Right, both from a productivity standpoint and from a reporting standpoint. I don’t believe those numbers are accurate, and even if they were, I don’t believe those are “quality” working hours.
Yes, the problem is that in the pre-euro time unit labour costs where balanced by respective exchange rate movements. This way is now closed, at least until now…
Yep. The Greeks definitely have a problem when it comes to enforcing tax laws and their complex system which invariably opens a number of loopholes is not helping. A transition to a simpler system which even presumably a weakening legal infrastructural system could enforce should be one of the highest priorites of Syriza. This has no correlation or dependance on how lazy the Greeks and thankfully people are looking beyond and questioning this ridiculous assertion by the European elite as the crux of the problem.

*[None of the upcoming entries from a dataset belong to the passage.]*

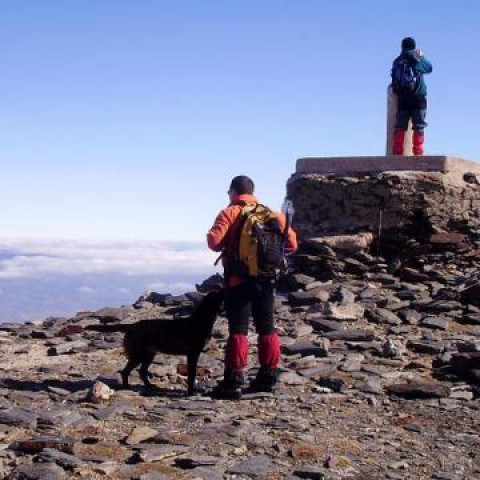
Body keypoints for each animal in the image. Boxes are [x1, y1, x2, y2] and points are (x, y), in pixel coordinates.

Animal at [84, 288, 223, 394]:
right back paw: (127, 387)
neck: (200, 321)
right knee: (126, 371)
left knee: (141, 371)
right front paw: (190, 392)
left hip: (149, 354)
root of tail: (132, 325)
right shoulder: (193, 354)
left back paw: (150, 386)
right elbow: (192, 374)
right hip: (138, 355)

Someone today mentioned that the ‘sky will fall’ when someone rips the plaster papering over Britain’s cracks and he said that the ‘reforms’ implemented by Margaret Thatcher while beneficial for London were devastating for the rest of the country especially the northern reigons. Turns out some of what he was saying was true and no country has suffered as much de-industrialization as England. Perhaps Scotland should’ve gotten out when they still had a chance. Pretty interesting.
So everyone seems to be talking and behaving like grownups? Greeks signaling willingness to reform, other side admitting a deal needs debt terms tweaked.
Seems like easy money next week, GREK up, VIX down…and then rates up next meeting.
you realize betting on GREK this week is basically a 10% upside, 50% downside play. do you truly believe the odds of Greece not coming out with a deal is 4:1?